The conversion of existing industrial/warehousing premises to non-food retail warehouses, outside defined retail areas, will be judged against the criteria in Policy RLP 118 and the following additional criteria:
(1) The extent to which the supply of land and premises for industrial use would be adversely affected by the proposal;
(2) The availability of suitable accommodation in defined retail areas;
(3) The availability of alternative sites.
9.22 Of the three towns in the District, Braintree has seen the most significant changes in retailing over the last ten years. There was considerable debate at the last local plan inquiry in 1993 about the future of foodstores in the town. Since then Sainsburys has extended its store in the town centre, Tesco has refurbished its town centre store and opened new neighbourhood stores at Great Notley and at Kings Park Village. There have been other changes in the town centre, with the evening economy strengthened by the conversion of two town centre premises to public houses and refurbishment of others and the introduction of flats above shops. Other improvements have included environmental improvement and part pedestrianisation of the High Street in 1993, the installation of CCTV, the opening of the Manor Street Car Park, the opening of a new library and a new museum.
9.23 In November 1999, the Freeport Factory Outlet Centre opened at Charter Way, adjacent to the Braintree Retail Park. This has improved the range of fashion and comparison shopping available to the town and has drawn back trade previously lost to other centres, such as Chelmsford and Colchester. Early indications are that linked trips between Freeport and the town centre have helped to increase the numbers of people using the town centre. Planning permission for leisure uses at Freeport, including a multiplex cinema, bowling alley, swimming pool and health club and for a limited extension of retail uses was granted in June 2001. Any proposals for further expansion at Freeport will be considered against Structure Plan Policies TCR2 and TCR4. Land immediately to the north of the existing factory outlet centre could be considered for further non-food retail development in the plan period provided that:
- It did not have an adverse impact on Braintree Town Centre and adjacent town centres.

++++

> **CHALLENGE 1**: Please reproduce verbatim the part of the Braintree retail passage starting at "9.22 Of the" and ending at "a new museum.".
> **CHALLENGE 2**: State whether each statement agrees with the Braintree retail passage. Answer yes or no, and quote the deciding words. (a) The Freeport Factory Outlet Centre opened at Charter Way in November 1999. (b) Tesco extended its store in the town centre. (c) The last local plan inquiry took place in 1993.
> **CHALLENGE 3**: Continue the Braintree retail passage from the point where it stops.

++++

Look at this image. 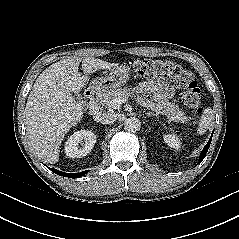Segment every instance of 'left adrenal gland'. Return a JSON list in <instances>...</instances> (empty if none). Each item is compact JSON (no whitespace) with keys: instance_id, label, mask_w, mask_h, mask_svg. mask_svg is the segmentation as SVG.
Wrapping results in <instances>:
<instances>
[{"instance_id":"a2214340","label":"left adrenal gland","mask_w":239,"mask_h":239,"mask_svg":"<svg viewBox=\"0 0 239 239\" xmlns=\"http://www.w3.org/2000/svg\"><path fill=\"white\" fill-rule=\"evenodd\" d=\"M146 115H147V117H152L153 116V117H156L157 119H159L158 114H154L152 112H147Z\"/></svg>"}]
</instances>
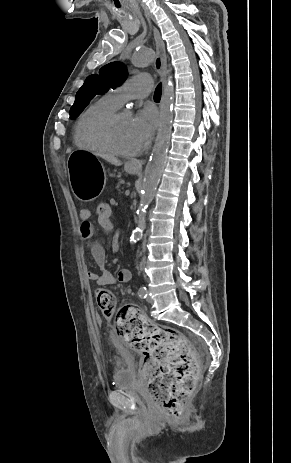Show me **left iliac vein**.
<instances>
[{
  "mask_svg": "<svg viewBox=\"0 0 291 463\" xmlns=\"http://www.w3.org/2000/svg\"><path fill=\"white\" fill-rule=\"evenodd\" d=\"M146 301L150 304L153 303V299L150 296H147Z\"/></svg>",
  "mask_w": 291,
  "mask_h": 463,
  "instance_id": "1",
  "label": "left iliac vein"
}]
</instances>
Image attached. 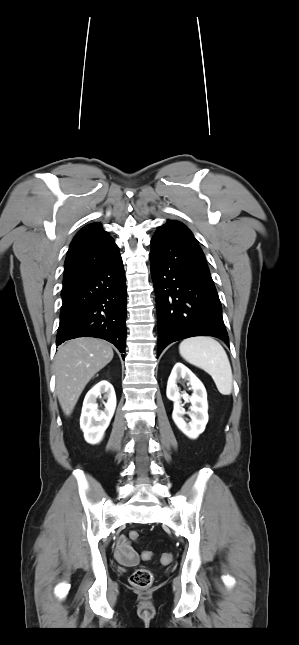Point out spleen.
I'll list each match as a JSON object with an SVG mask.
<instances>
[{
	"instance_id": "obj_1",
	"label": "spleen",
	"mask_w": 299,
	"mask_h": 645,
	"mask_svg": "<svg viewBox=\"0 0 299 645\" xmlns=\"http://www.w3.org/2000/svg\"><path fill=\"white\" fill-rule=\"evenodd\" d=\"M179 352L187 362L207 372L222 395L231 394V365L219 342L205 336L187 338L180 343Z\"/></svg>"
}]
</instances>
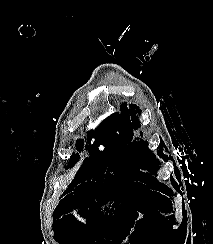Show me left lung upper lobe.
Listing matches in <instances>:
<instances>
[{
  "label": "left lung upper lobe",
  "instance_id": "5c2ea615",
  "mask_svg": "<svg viewBox=\"0 0 213 244\" xmlns=\"http://www.w3.org/2000/svg\"><path fill=\"white\" fill-rule=\"evenodd\" d=\"M127 103L121 106V115H111L113 125L119 130V134L126 138L128 147L133 151L137 158V166L141 169L148 170L152 174H156L159 169L160 161L158 156L148 149V142L141 138L133 140V130L140 127L137 114H141V110L135 104Z\"/></svg>",
  "mask_w": 213,
  "mask_h": 244
}]
</instances>
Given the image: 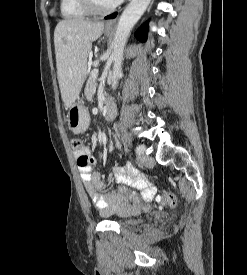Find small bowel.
Returning <instances> with one entry per match:
<instances>
[{
  "mask_svg": "<svg viewBox=\"0 0 247 275\" xmlns=\"http://www.w3.org/2000/svg\"><path fill=\"white\" fill-rule=\"evenodd\" d=\"M82 154L86 157V161L82 162L80 160L81 154L77 153V165L88 195L95 207L106 215L136 212L138 210L136 204L120 196L117 191L107 188L101 175L94 171L96 161L90 155L89 149L84 148ZM113 177L120 186L140 190L144 200L150 202L154 199L156 194L155 187L151 186L132 165L115 167L113 169Z\"/></svg>",
  "mask_w": 247,
  "mask_h": 275,
  "instance_id": "1",
  "label": "small bowel"
}]
</instances>
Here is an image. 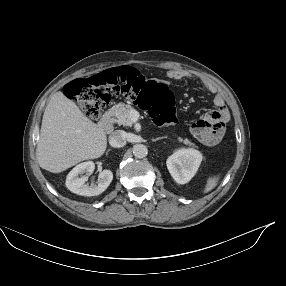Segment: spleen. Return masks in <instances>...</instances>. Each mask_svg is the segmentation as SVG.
<instances>
[{"mask_svg": "<svg viewBox=\"0 0 286 286\" xmlns=\"http://www.w3.org/2000/svg\"><path fill=\"white\" fill-rule=\"evenodd\" d=\"M219 177H209L207 179L205 188L203 190L204 193H207L209 191H211L212 189H214L218 183Z\"/></svg>", "mask_w": 286, "mask_h": 286, "instance_id": "spleen-1", "label": "spleen"}]
</instances>
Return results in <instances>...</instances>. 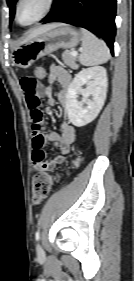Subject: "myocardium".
<instances>
[{
	"label": "myocardium",
	"mask_w": 134,
	"mask_h": 281,
	"mask_svg": "<svg viewBox=\"0 0 134 281\" xmlns=\"http://www.w3.org/2000/svg\"><path fill=\"white\" fill-rule=\"evenodd\" d=\"M23 1L24 0H18L15 5V21L19 25L24 26V27H29V26L35 25L38 22H40L42 19H44L52 11V9L54 8L55 2H56L55 0H46L45 8L41 12V14L36 19L31 21L30 23L23 24L19 20V8H20L21 4L23 3Z\"/></svg>",
	"instance_id": "f54148a6"
}]
</instances>
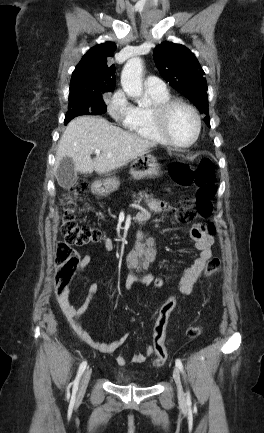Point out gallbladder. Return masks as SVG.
<instances>
[{
    "label": "gallbladder",
    "instance_id": "1",
    "mask_svg": "<svg viewBox=\"0 0 264 433\" xmlns=\"http://www.w3.org/2000/svg\"><path fill=\"white\" fill-rule=\"evenodd\" d=\"M56 179L58 184L64 189L71 188L77 182L78 176L71 158L64 157L60 161L56 170Z\"/></svg>",
    "mask_w": 264,
    "mask_h": 433
}]
</instances>
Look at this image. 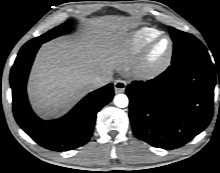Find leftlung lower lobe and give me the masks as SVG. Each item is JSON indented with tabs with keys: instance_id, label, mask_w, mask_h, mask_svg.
I'll return each mask as SVG.
<instances>
[{
	"instance_id": "0a47b994",
	"label": "left lung lower lobe",
	"mask_w": 220,
	"mask_h": 173,
	"mask_svg": "<svg viewBox=\"0 0 220 173\" xmlns=\"http://www.w3.org/2000/svg\"><path fill=\"white\" fill-rule=\"evenodd\" d=\"M215 81L210 58L196 57L172 63L147 83L129 84V117L136 137L163 149L188 143L212 118Z\"/></svg>"
}]
</instances>
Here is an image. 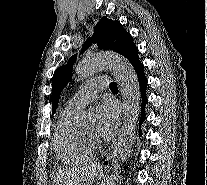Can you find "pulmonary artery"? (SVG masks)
Segmentation results:
<instances>
[{
  "instance_id": "pulmonary-artery-1",
  "label": "pulmonary artery",
  "mask_w": 207,
  "mask_h": 185,
  "mask_svg": "<svg viewBox=\"0 0 207 185\" xmlns=\"http://www.w3.org/2000/svg\"><path fill=\"white\" fill-rule=\"evenodd\" d=\"M102 82H108V77H97V81H89V86H81V92L77 93L67 103L66 109L76 111L90 103L98 94L103 91Z\"/></svg>"
}]
</instances>
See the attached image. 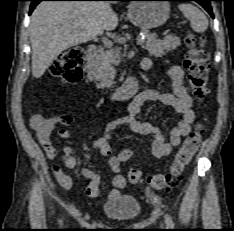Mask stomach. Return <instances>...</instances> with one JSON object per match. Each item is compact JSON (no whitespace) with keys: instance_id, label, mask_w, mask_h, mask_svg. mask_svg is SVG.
Masks as SVG:
<instances>
[{"instance_id":"0dacf381","label":"stomach","mask_w":234,"mask_h":231,"mask_svg":"<svg viewBox=\"0 0 234 231\" xmlns=\"http://www.w3.org/2000/svg\"><path fill=\"white\" fill-rule=\"evenodd\" d=\"M170 4L163 0H145L131 2L127 17L135 26L143 31L163 25L169 18Z\"/></svg>"}]
</instances>
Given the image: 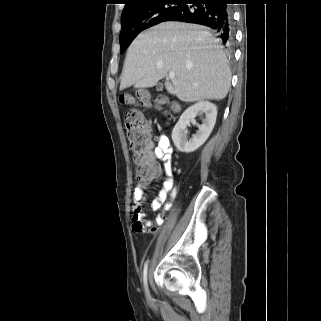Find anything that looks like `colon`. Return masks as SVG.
<instances>
[{
	"label": "colon",
	"instance_id": "1",
	"mask_svg": "<svg viewBox=\"0 0 321 321\" xmlns=\"http://www.w3.org/2000/svg\"><path fill=\"white\" fill-rule=\"evenodd\" d=\"M137 101L145 106L151 104L149 97L145 94L140 95ZM123 102L132 104L136 100L132 97H125ZM165 102L164 98H159L156 104L161 107ZM124 120L129 150L135 167V177L139 182H151L156 177L158 169L149 155L150 140L147 121L144 115L136 109L128 111Z\"/></svg>",
	"mask_w": 321,
	"mask_h": 321
}]
</instances>
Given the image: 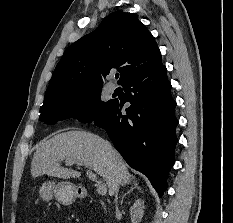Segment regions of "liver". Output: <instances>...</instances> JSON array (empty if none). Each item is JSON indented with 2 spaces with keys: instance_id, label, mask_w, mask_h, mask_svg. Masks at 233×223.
<instances>
[{
  "instance_id": "obj_1",
  "label": "liver",
  "mask_w": 233,
  "mask_h": 223,
  "mask_svg": "<svg viewBox=\"0 0 233 223\" xmlns=\"http://www.w3.org/2000/svg\"><path fill=\"white\" fill-rule=\"evenodd\" d=\"M61 161L66 165H84L95 171L107 183L109 195H114V179L117 177L120 183L134 179L120 153L112 145L109 149L108 141L90 131H64L40 141L31 161L32 177L46 173L61 179H79L81 171L64 167Z\"/></svg>"
}]
</instances>
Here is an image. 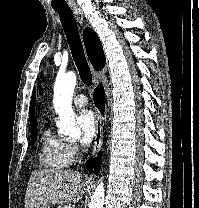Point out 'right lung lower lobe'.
Returning a JSON list of instances; mask_svg holds the SVG:
<instances>
[{
  "instance_id": "98d812e1",
  "label": "right lung lower lobe",
  "mask_w": 199,
  "mask_h": 208,
  "mask_svg": "<svg viewBox=\"0 0 199 208\" xmlns=\"http://www.w3.org/2000/svg\"><path fill=\"white\" fill-rule=\"evenodd\" d=\"M94 103L100 109V111L104 113L105 94L102 85H99L94 91ZM101 159L102 154L99 153L98 157L95 158L93 161H88L86 163V168L88 169V171L92 172V170L94 169L95 174L98 175L100 171Z\"/></svg>"
}]
</instances>
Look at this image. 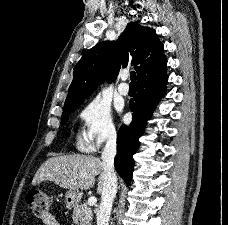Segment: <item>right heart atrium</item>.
Masks as SVG:
<instances>
[{
    "label": "right heart atrium",
    "instance_id": "d8ad5b80",
    "mask_svg": "<svg viewBox=\"0 0 228 225\" xmlns=\"http://www.w3.org/2000/svg\"><path fill=\"white\" fill-rule=\"evenodd\" d=\"M82 123V139L91 147L98 149L117 138V130L111 111L98 100L85 104L78 113Z\"/></svg>",
    "mask_w": 228,
    "mask_h": 225
}]
</instances>
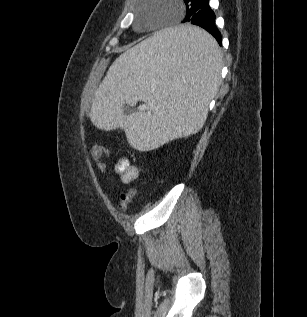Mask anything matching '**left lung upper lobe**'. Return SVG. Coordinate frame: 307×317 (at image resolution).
Wrapping results in <instances>:
<instances>
[{
	"label": "left lung upper lobe",
	"instance_id": "obj_1",
	"mask_svg": "<svg viewBox=\"0 0 307 317\" xmlns=\"http://www.w3.org/2000/svg\"><path fill=\"white\" fill-rule=\"evenodd\" d=\"M200 1L201 0H184L186 5V17H185L186 20H188L192 16V14L195 12V8Z\"/></svg>",
	"mask_w": 307,
	"mask_h": 317
}]
</instances>
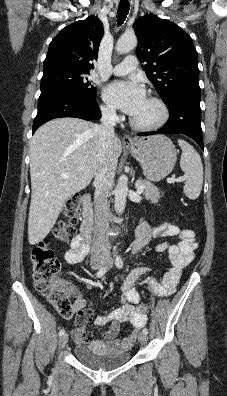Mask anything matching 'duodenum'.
I'll return each mask as SVG.
<instances>
[{"mask_svg": "<svg viewBox=\"0 0 227 396\" xmlns=\"http://www.w3.org/2000/svg\"><path fill=\"white\" fill-rule=\"evenodd\" d=\"M94 223L93 207L90 195L83 196L82 223L80 227V238L88 246Z\"/></svg>", "mask_w": 227, "mask_h": 396, "instance_id": "1", "label": "duodenum"}]
</instances>
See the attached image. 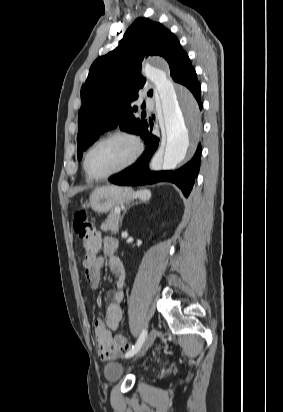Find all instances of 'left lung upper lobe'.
I'll return each mask as SVG.
<instances>
[{
	"label": "left lung upper lobe",
	"mask_w": 283,
	"mask_h": 412,
	"mask_svg": "<svg viewBox=\"0 0 283 412\" xmlns=\"http://www.w3.org/2000/svg\"><path fill=\"white\" fill-rule=\"evenodd\" d=\"M149 55L165 58L176 82L194 69L172 32L160 23L138 18L115 50L94 61L81 88L83 104L78 113V160L106 130L119 125L123 131L140 134L147 128L146 120L134 117L137 107L130 104L146 82L140 75V68L141 61ZM148 96H152V90Z\"/></svg>",
	"instance_id": "obj_1"
}]
</instances>
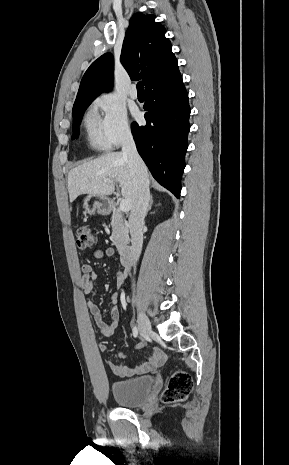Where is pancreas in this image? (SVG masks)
I'll return each mask as SVG.
<instances>
[{"instance_id": "cf45deb5", "label": "pancreas", "mask_w": 289, "mask_h": 465, "mask_svg": "<svg viewBox=\"0 0 289 465\" xmlns=\"http://www.w3.org/2000/svg\"><path fill=\"white\" fill-rule=\"evenodd\" d=\"M112 226V243L116 246L119 252H123L129 243L128 224L118 210H114L111 217Z\"/></svg>"}]
</instances>
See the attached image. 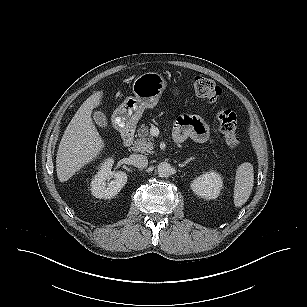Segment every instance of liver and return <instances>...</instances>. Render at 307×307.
Segmentation results:
<instances>
[{"label":"liver","instance_id":"1","mask_svg":"<svg viewBox=\"0 0 307 307\" xmlns=\"http://www.w3.org/2000/svg\"><path fill=\"white\" fill-rule=\"evenodd\" d=\"M102 97L103 91H97L87 98L63 134L56 157V171L60 182L69 180L104 148V141L91 118L93 109L100 105Z\"/></svg>","mask_w":307,"mask_h":307}]
</instances>
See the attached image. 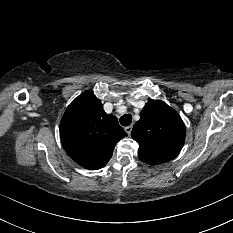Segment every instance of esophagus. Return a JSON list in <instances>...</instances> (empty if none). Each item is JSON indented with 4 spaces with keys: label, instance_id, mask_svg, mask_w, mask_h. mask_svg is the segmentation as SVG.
<instances>
[{
    "label": "esophagus",
    "instance_id": "esophagus-1",
    "mask_svg": "<svg viewBox=\"0 0 233 233\" xmlns=\"http://www.w3.org/2000/svg\"><path fill=\"white\" fill-rule=\"evenodd\" d=\"M124 130L126 131V133H127L128 135H130V134H131V131H132V126H127V127L124 128Z\"/></svg>",
    "mask_w": 233,
    "mask_h": 233
}]
</instances>
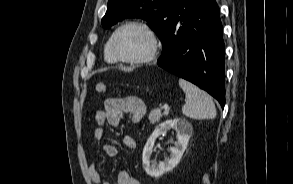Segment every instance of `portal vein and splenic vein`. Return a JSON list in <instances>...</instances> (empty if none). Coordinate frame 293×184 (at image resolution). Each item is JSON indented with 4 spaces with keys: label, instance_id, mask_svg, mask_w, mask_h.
I'll return each mask as SVG.
<instances>
[{
    "label": "portal vein and splenic vein",
    "instance_id": "1",
    "mask_svg": "<svg viewBox=\"0 0 293 184\" xmlns=\"http://www.w3.org/2000/svg\"><path fill=\"white\" fill-rule=\"evenodd\" d=\"M168 105L167 104H164L163 106H162V109H164V110H168Z\"/></svg>",
    "mask_w": 293,
    "mask_h": 184
}]
</instances>
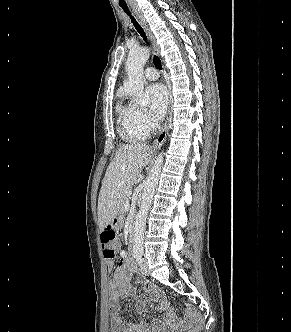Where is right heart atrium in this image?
Listing matches in <instances>:
<instances>
[{
  "label": "right heart atrium",
  "instance_id": "obj_1",
  "mask_svg": "<svg viewBox=\"0 0 291 332\" xmlns=\"http://www.w3.org/2000/svg\"><path fill=\"white\" fill-rule=\"evenodd\" d=\"M135 123L137 127L146 132H149L153 128V124L149 120L146 111L142 108H136Z\"/></svg>",
  "mask_w": 291,
  "mask_h": 332
}]
</instances>
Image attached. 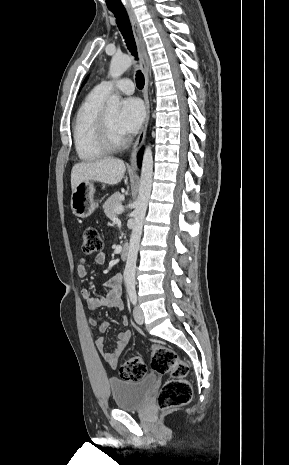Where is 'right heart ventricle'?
Wrapping results in <instances>:
<instances>
[{
	"label": "right heart ventricle",
	"mask_w": 289,
	"mask_h": 465,
	"mask_svg": "<svg viewBox=\"0 0 289 465\" xmlns=\"http://www.w3.org/2000/svg\"><path fill=\"white\" fill-rule=\"evenodd\" d=\"M106 95L97 88L93 89L80 105L73 126L74 146L78 158L91 162L108 154L100 144L97 135V124L103 110Z\"/></svg>",
	"instance_id": "1"
}]
</instances>
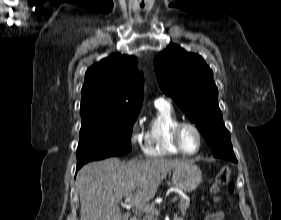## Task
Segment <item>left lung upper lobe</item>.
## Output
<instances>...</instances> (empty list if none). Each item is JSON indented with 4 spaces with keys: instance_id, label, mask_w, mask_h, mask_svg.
<instances>
[{
    "instance_id": "1",
    "label": "left lung upper lobe",
    "mask_w": 281,
    "mask_h": 220,
    "mask_svg": "<svg viewBox=\"0 0 281 220\" xmlns=\"http://www.w3.org/2000/svg\"><path fill=\"white\" fill-rule=\"evenodd\" d=\"M154 66L160 88L196 124L214 157L237 162L218 106L213 72L203 58L172 44L154 58Z\"/></svg>"
}]
</instances>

++++

> **OUTPUT 1**:
9.22 Of the three towns in the District, Braintree has seen the most significant changes in retailing over the last ten years. There was considerable debate at the last local plan inquiry in 1993 about the future of foodstores in the town. Since then Sainsburys has extended its store in the town centre, Tesco has refurbished its town centre store and opened new neighbourhood stores at Great Notley and at Kings Park Village. There have been other changes in the town centre, with the evening economy strengthened by the conversion of two town centre premises to public houses and refurbishment of others and the introduction of flats above shops. Other improvements have included environmental improvement and part pedestrianisation of the High Street in 1993, the installation of CCTV, the opening of the Manor Street Car Park, the opening of a new library and a new museum.

> **OUTPUT 2**:
(a) Yes: "In November 1999, the Freeport Factory Outlet Centre opened at Charter Way"
(b) No: "Sainsburys has extended its store in the town centre, Tesco has refurbished its town centre store"
(c) Yes: "at the last local plan inquiry in 1993"

> **OUTPUT 3**:
- A green travel plan was provided and approved by the Council.
- It would not involve an unacceptable level of car parking.
- It would not be contrary to Central Government advice and Structure Plan Policy.
9.24 Consultants advise that the prospect of further retail floorspace in Braintree should be considered carefully, whilst the town and town centre are adjusting to recent retail developments. As far as food shopping is concerned, while recent developments have taken up any identified capacity that existed, updated assessment work indicates that growth in and around Braintree is likely to give rise to some limited quantitative capacity for additional floor space over the plan period. In terms of non-food shopping, there has been insufficient time since the opening of Freeport to fully assess its effects. The situation will need to be monitored, throughout the plan period, whilst new retail patterns settle down. No proposals are therefore put forward in this plan for additional retail floorspace in the town. Any site specific proposals that come forward over the plan period will be assessed against relevant plan policies.
9.25 The suggested strategy for Braintree Town Centre comprises the following elements:
- No new site specific allocations, and any individual proposals to be assessed against relevant plan policies
- Encouraging the prospect of further comparison shopping in the town centre
- Continuation of a programme of environmental improvements
- Examining opportunities for the New Street/Market Street area
- Encouraging cafe culture, particularly in Market Square
- Strengthening of links with Freeport to increase linked trips
- Protecting certain frontages from non-retail uses
- Extending the town centre strategy group into a partnership of all stakeholders, to promote town centre and to implement focused improvements
- Pursuing the appointment of a town centre manager
Areas in Braintree in Market Place, Great Square, the western end of Manor Street and the northern end of Fairfield Road are proposed for environmental improvement and are shown on the proposals map. Proposals which would prejudice these improvements will not be permitted. Contributions towards the improvements and towards their future maintenance, where appropriate, will be sought from developments that are permitted in the town centre and other developments which may have an impact on the vitality and viability of the town centre.
9.26 Halstead functions as a country market town, with a range of shops and services. A number of environmental improvements have been carried out, including repaving part of the High Street, the provision of street furniture, heritage lighting and the restoration of the Public Gardens. Halstead town centre has a relatively affluent catchment, a high quality environment, and a number of interesting independent shops. However, as retailing trends have changed in the last ten years, Halstead has been left behind relative to nearby competing centres.
9.27 The main foodstores in Halstead are the Co-op Solar Store and Somerfield. A limited amount of further food retailing within the town may enhance its catchment profile.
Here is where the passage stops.